Visibility (\(P(e_j)\)): Probability that the beam reaches cell \(j\): \[ P(e_j) = o_j \prod_{k=1}^{j-1} (1 - o_k) \]
Information Density (\(C_k\)): Cumulative info gain based on inverse sensor model.
Analytic Summation: \[ I_{FSMI} = \sum_{j=0}^{n} \sum_{k=1}^{n} P(e_j) C_k G_{k,j} \]
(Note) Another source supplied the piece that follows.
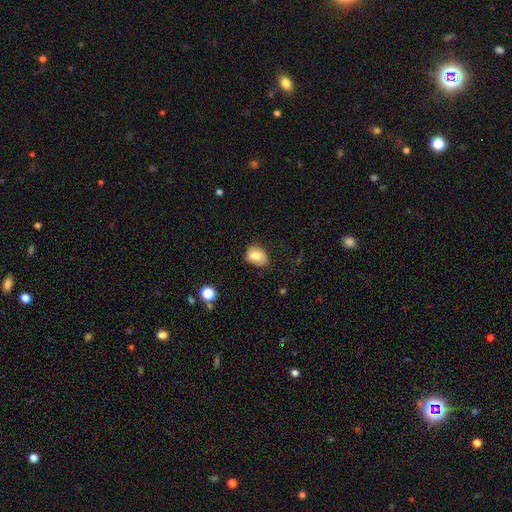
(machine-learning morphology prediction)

The Uniform-FSMI variant simplifies this to \(O(n)\) complexity: \[ I \approx \sum_{j=0}^{n} P(e_j) \frac{D_{j+H} - D_{j-H-1}}{2H + 1} \]

Hierarchical Architecture

I-MPPI employs a three-layer GNC stack:

graph TD
    subgraph L1 [Layer 1: Global Guidance - FUEL ~1 Hz]
        FIS[Frontier Information Structure] --> TSP[TSP Solver]
        TSP --> Waypoints[Global Waypoints]
    end

    subgraph L2 [Layer 2: Local Refinement ~5-10 Hz]
        Waypoints --> VO[Viewpoint Optimization]
        VO --> FSMI_Metric[FSMI Reward]
        FSMI_Metric --> RefTraj[Informed Reference Trajectory τ_ref]
    end

    subgraph L3 [Layer 3: Reactive Control - Biased-MPPI ~50 Hz]
        RefTraj --> Mixture[Mixture Sampling Distribution]
        Mixture --> MPPI_Opt[Parallel CUDA Rollouts]
        MPPI_Opt --> NomControl[Optimal Control u*]
    end

    subgraph L4 [Feedback Layer: Feedback-MPPI ≥ 200 Hz]
        MPPI_Opt --> Sens[Sensitivity Analysis ∂u*/∂x₀]
        Sens --> Gains[Feedback Gains F]
        Gains --> FinalControl[Control Law: u* + FΔx]
    end

    %% Data Flow & Environment
    Map[(Occupancy Grid)] -.-> FIS
    Map -.-> FSMI_Metric
    State[UAV State x₀] --> L3
    State --> L4
    FinalControl --> Actuators[/Motor Commands/]

    %% Styling
    style L1 fill:#e1f5fe,stroke:#01579b
    style L2 fill:#e8f5e9,stroke:#1b5e20
    style L3 fill:#fff3e0,stroke:#e65100
    style L4 fill:#fce4ec,stroke:#880e4f
    style Map fill:#f3e5f5,stroke:#4a148c

Layer 1: Global Guidance (FUEL): Maintains a Frontier Information Structure (FIS) and generates global waypoints via TSP.
Layer 2: Local Refinement: Refines global paths into an Informed Reference Trajectory \((\tau_{ref})\) maximizing info gain.
Layer 3: Reactive Control (Biased-MPPI): Uses a mixture distribution: \[ \mathbb{Q}_s = (1-\alpha)\mathcal{N}(\bar{u}, \Sigma) + \alpha \mathbb{Q}_{biased} \] where \(\mathbb{Q}_{biased}\) is centered on \(\tau_{ref}\).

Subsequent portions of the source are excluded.